Lowndes County Board of Supervisors looking to upgrade water and sewer services with ARPA money
COLUMBUS, Miss. (WCBI) – The Lowndes County Board of Supervisors held a workshop Monday to discuss the use of their pandemic relief funds.
The Board has elected to spend $10 million of their American Rescue Plan Act funding under the revenue loss category, which allows them to spend money on typical government services.
Upgrading local water and sewer services is one area the board is focusing on and it was the main topic of their special meeting on Monday.
The Board of Supervisors held a discussion with Timothy Smith, senior manager with the Horne Group, the consulting firm helping them identify projects that qualify for ARPA funding.

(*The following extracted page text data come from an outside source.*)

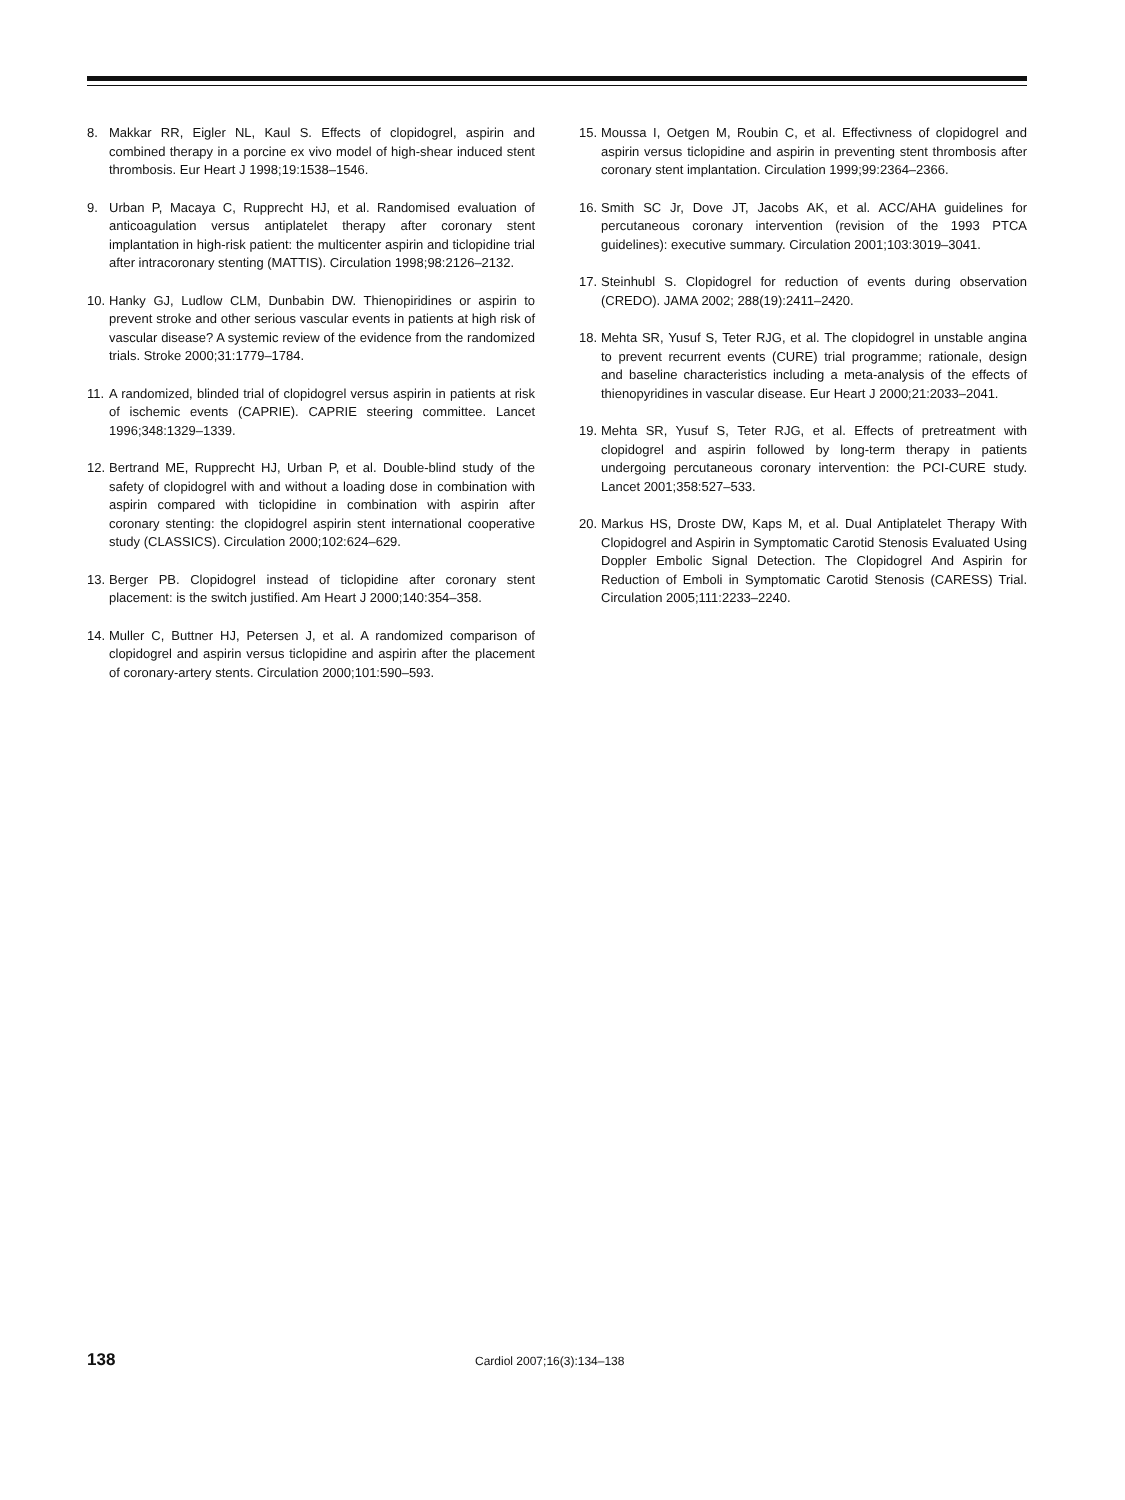8. Makkar RR, Eigler NL, Kaul S. Effects of clopidogrel, aspirin and combined therapy in a porcine ex vivo model of high-shear induced stent thrombosis. Eur Heart J 1998;19:1538–1546.
9. Urban P, Macaya C, Rupprecht HJ, et al. Randomised evaluation of anticoagulation versus antiplatelet therapy after coronary stent implantation in high-risk patient: the multicenter aspirin and ticlopidine trial after intracoronary stenting (MATTIS). Circulation 1998;98:2126–2132.
10. Hanky GJ, Ludlow CLM, Dunbabin DW. Thienopiridines or aspirin to prevent stroke and other serious vascular events in patients at high risk of vascular disease? A systemic review of the evidence from the randomized trials. Stroke 2000;31:1779–1784.
11. A randomized, blinded trial of clopidogrel versus aspirin in patients at risk of ischemic events (CAPRIE). CAPRIE steering committee. Lancet 1996;348:1329–1339.
12. Bertrand ME, Rupprecht HJ, Urban P, et al. Double-blind study of the safety of clopidogrel with and without a loading dose in combination with aspirin compared with ticlopidine in combination with aspirin after coronary stenting: the clopidogrel aspirin stent international cooperative study (CLASSICS). Circulation 2000;102:624–629.
13. Berger PB. Clopidogrel instead of ticlopidine after coronary stent placement: is the switch justified. Am Heart J 2000;140:354–358.
14. Muller C, Buttner HJ, Petersen J, et al. A randomized comparison of clopidogrel and aspirin versus ticlopidine and aspirin after the placement of coronary-artery stents. Circulation 2000;101:590–593.
15. Moussa I, Oetgen M, Roubin C, et al. Effectivness of clopidogrel and aspirin versus ticlopidine and aspirin in preventing stent thrombosis after coronary stent implantation. Circulation 1999;99:2364–2366.
16. Smith SC Jr, Dove JT, Jacobs AK, et al. ACC/AHA guidelines for percutaneous coronary intervention (revision of the 1993 PTCA guidelines): executive summary. Circulation 2001;103:3019–3041.
17. Steinhubl S. Clopidogrel for reduction of events during observation (CREDO). JAMA 2002; 288(19):2411–2420.
18. Mehta SR, Yusuf S, Teter RJG, et al. The clopidogrel in unstable angina to prevent recurrent events (CURE) trial programme; rationale, design and baseline characteristics including a meta-analysis of the effects of thienopyridines in vascular disease. Eur Heart J 2000;21:2033–2041.
19. Mehta SR, Yusuf S, Teter RJG, et al. Effects of pretreatment with clopidogrel and aspirin followed by long-term therapy in patients undergoing percutaneous coronary intervention: the PCI-CURE study. Lancet 2001;358:527–533.
20. Markus HS, Droste DW, Kaps M, et al. Dual Antiplatelet Therapy With Clopidogrel and Aspirin in Symptomatic Carotid Stenosis Evaluated Using Doppler Embolic Signal Detection. The Clopidogrel And Aspirin for Reduction of Emboli in Symptomatic Carotid Stenosis (CARESS) Trial. Circulation 2005;111:2233–2240.
138 Cardiol 2007;16(3):134–138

“One of the things that we have to do is make sure that it is a permissible use of funds,” Smith says. “So just being a water project in and of itself does not necessarily mean that it’s permissible.”
Lowndes County is set to receive a total of $11.3 million in ARPA funding. They received half of that in 2021 and will get the other half during the summer.
The board would like to use some of the roughly $1.3 million of the remaining money to make repairs to the Lowndes County Industrial Development Authority’s water treatment plants.
“We have our own water sewer treatment plants out there that provide water to most of the industrial park,” says board president and District 2 Supervisor Trip Hairston. “And therefore, there’s rehab that needs to be done. The first cost estimates to $930,000.”
Board members say they also want to use ARPA money to improve rural water system associations, something the county normally doesn’t have the authority to do.
“We’re going to develop some sort of survey, see how shovel-ready those projects are, who’s impacted, the demographics that are impacted,” Hairston says.
Hairston says they have received nearly $14 million worth of project requests from towns that include Caledonia and Columbus.
“The Mississippi Legislature has done a good job of trying to make sure that the money will go to, in many respects, just traditionally disadvantaged communities,” Smith says.
Hairston says that using the ARPA funds in this way allows them to invest in the present and future of Lowndes County.
“If you can expand a rural water association, that expands water,” he says. “You’re looking at growth and you’re looking at residential growth in Lowndes County. That’s important for our future to have growth.”
Hairston says the board has already started asking for bids on the water treatment plant project, which they will proceed with regardless of ARPA involvement.
Plans for ARPA funded projects must be made by December of 2024, and the money has to be spent by September 30th 2026.